The Student News Site of Chatham University


The Student News Site of Chatham University


The Student News Site of Chatham University


Chatham professors publish "Words Without Walls: Writers on Addiction, Violence, and Incarceration"


Professors in the MFA Creative Writing Program Sheryl St. Germain and Sarah Shotland have coedited a book entitled “Words Without Walls: Writers on Addiction, Violence, and Incarceration,” now available.

“We wanted works that spoke to experiences we believed would resonate with our audience and that included difficult things—like addiction, incarceration and familial violence,” said St. Germain, who has worked at Chatham since 2005.

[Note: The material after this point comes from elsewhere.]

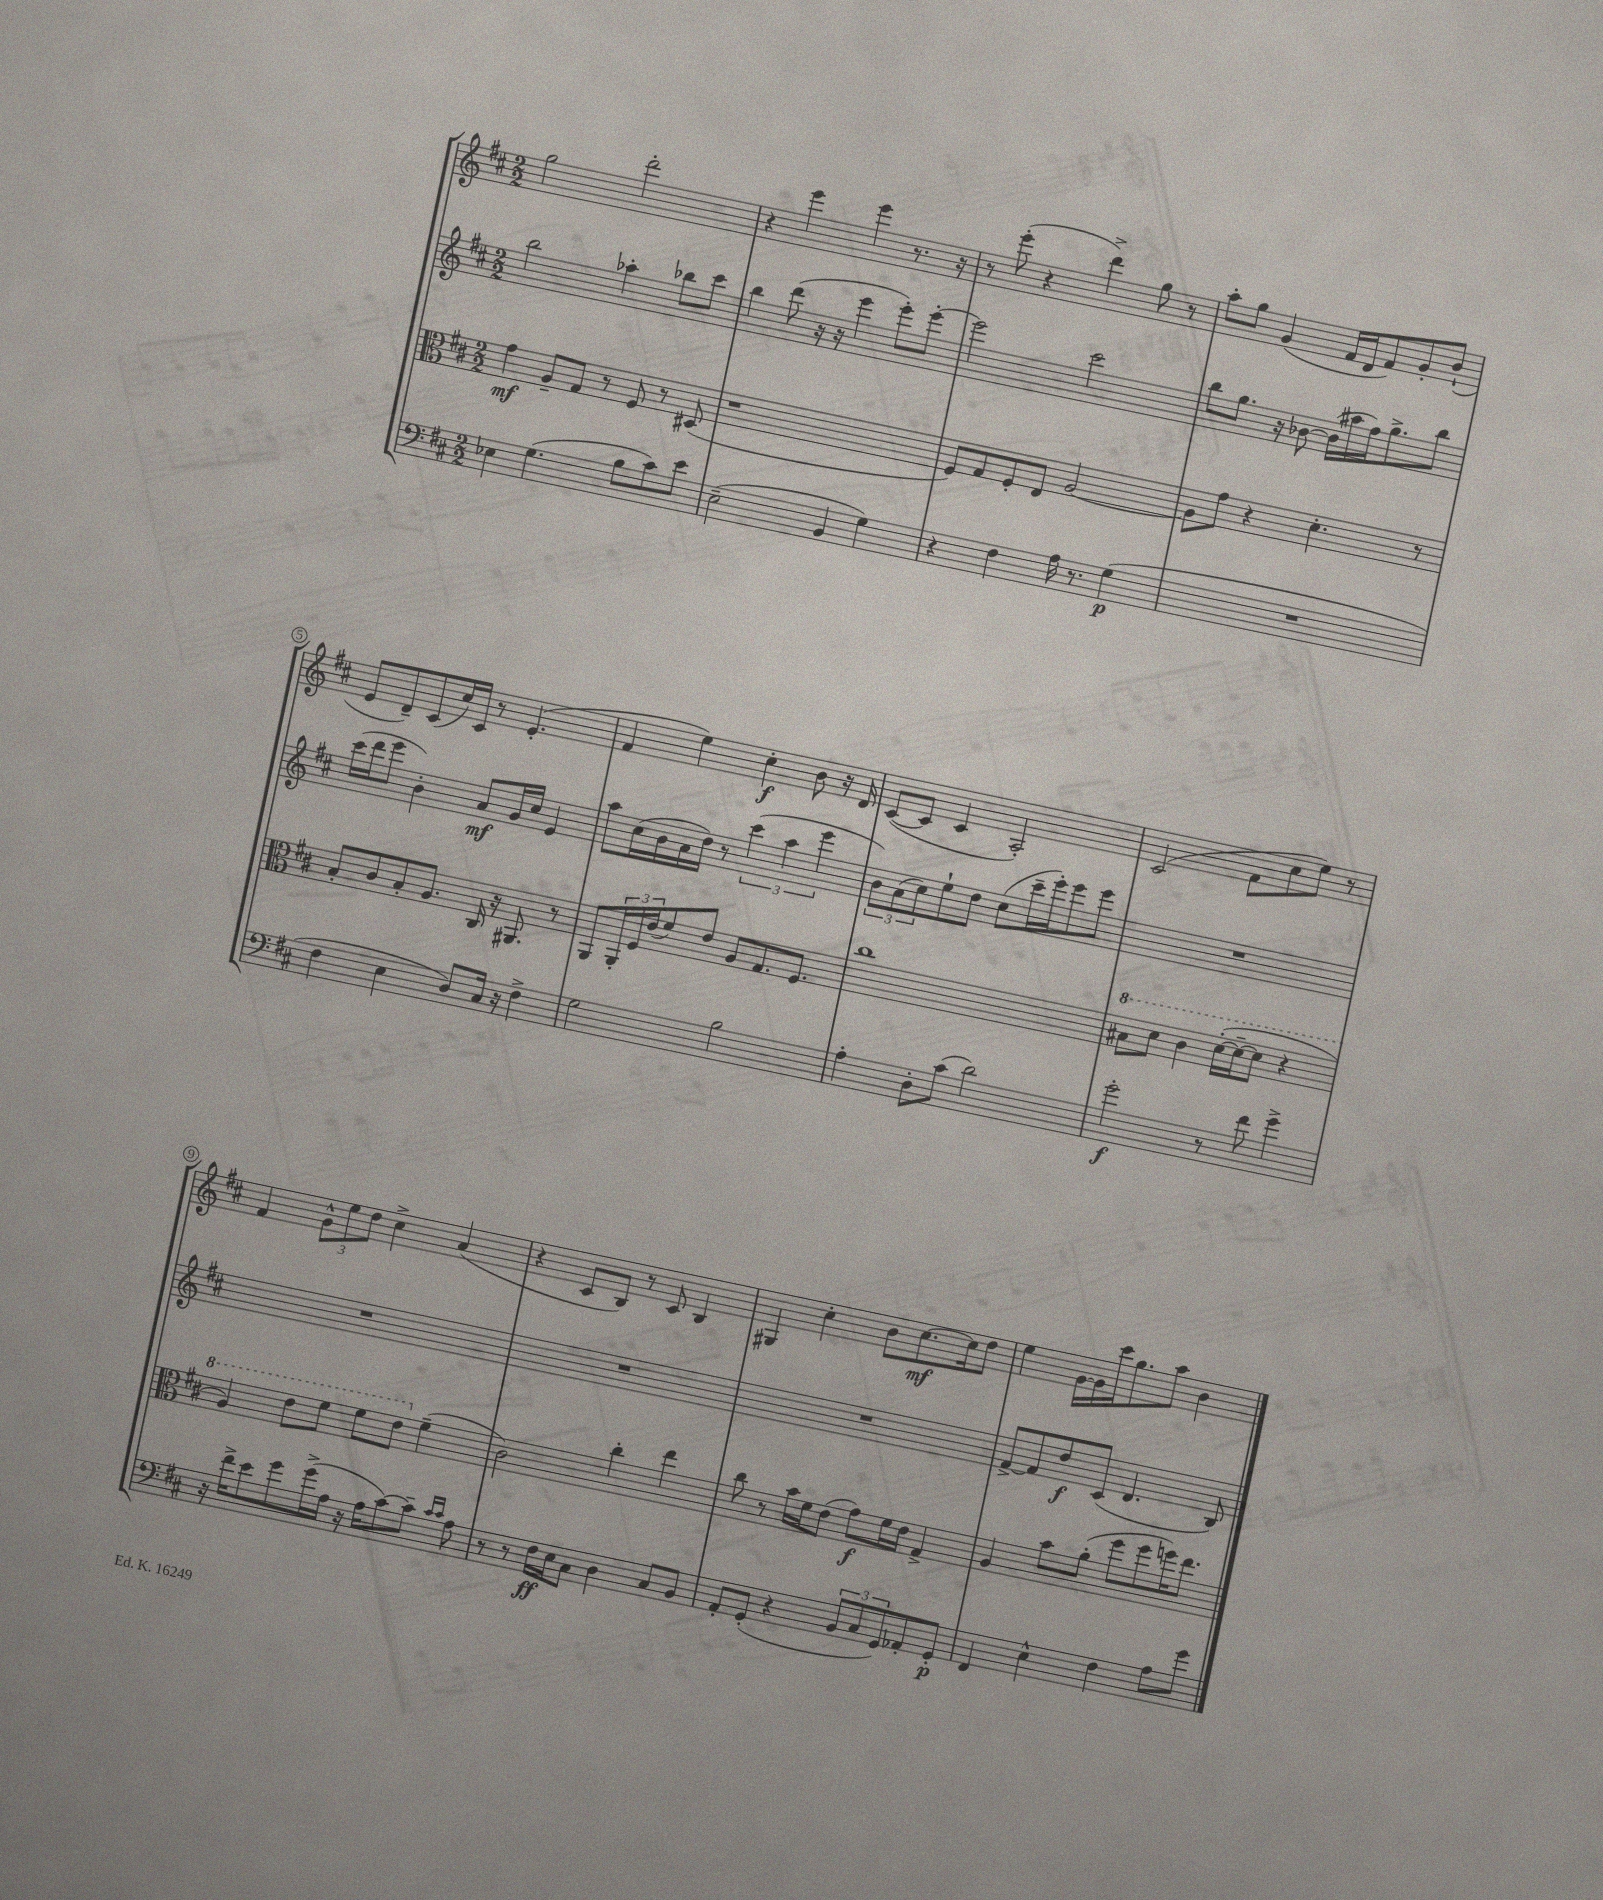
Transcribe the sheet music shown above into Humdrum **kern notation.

In choosing selections for the book, St. Germain looked for, “works that were accessible on a first or second reading, but still offered opportunities for reflection.”

“I tried to pick pieces that were immediately arresting; pieces that grab the reader from the very first line and never let go,” said Shotland, who joined Chatham’s faculty in 2011.

“Words Without Walls” provides perspectives from a broad range of voices, including more widely known authors like Anna Quindlen, Raymond Carver, and Jesmyn Ward—who spoke at Chatham earlier this semester—to those who have personally spent time in prison.

“We wanted a mix of new and respected voices, and we also wanted to honor some of the very best writers from [Allegheny County Jail] and Sojourner House.”

“I tried to pick a range of writers that could begin to represent the diversity of the American experience—in gender, class, ethnicity, geography, and subject matter,” said Shotland.

The book shares its title with the Words Without Walls Program, co-founded by St. Germain and Shotland (when she was a graduate student at Chatham) in 2009, through which Chatham MFA students in Creative Writing teach in the Allegheny County Jail, the State Correctional Institution Pittsburgh, and Sojourner House. St. Germain serves as president to the program, and Shotland serves as program coordinator, and both women teach at Sojourner House (although St. Germain is not teaching this term).

Four pieces included in the book are by Words Without Walls students at Allegheny County Jail and one is from a student at Sojourner House. Work by Words Without Walls teachers Jessica Kinnison and Jen Ashburn and Chatham MFA alum Christine Stroud are included as well. St. Germain and Shotland also have compositions in the book.

Both St. Germain and Shotland have long been passionate about the work that Words Without Walls does.

According to St. Germain, her younger brother spent time in prison as a young adult and, “was taught nothing of value in the prison except how to make art objects with popsicle sticks.”

The two corresponded via letter, and St. Germain was surprised by how well he could write. He died of a drug overdose a few years after being released from prison.

“My initial work with teaching creative writing in prisons stemmed from a desire to reach out to those who might have been like my brother—with some writing skills, but needing nurturance and support,” she said.

During the years between her undergraduate and graduate study, Shotland worked as a teaching artist at a drop-out recovery high school in Austin, Texas, a program she cites as being “enriching and meaningful.” After this experience, she knew she wanted to continue with this kind of work.

“Art at a correctional institution is free from the conventions students learn (and then spend time unlearning) in formal programs. It’s refreshing to be around writers who write because they need to express something deeply important and meaningful, rather than writing with professional goals in mind,” said Shotland.

She continued. “I have professional goals for my writing…so I want to make it clear there’s nothing wrong with professional goals. But it’s important to remember that we create art because it’s necessary for ourselves and our readers and our culture; and hopefully we would continue to do that with or without a prestigious publication or paycheck. Working at the jail reminds me of the necessity of art.”

It is the necessity of art that makes the publication of “Words Without Walls,” which gives voice to a range of authors with a range of things to say, pertinent.

“When our students get up to read their work for each other, their hands are shaking, their voices quiver,” Shotland said. “These are people who have witnessed extreme violence, who sometimes participated in it. It’s sometimes surprising to see how nervous they are at a poetry reading. But it speaks to the fact that these poems, these stories, they matter. A lot.”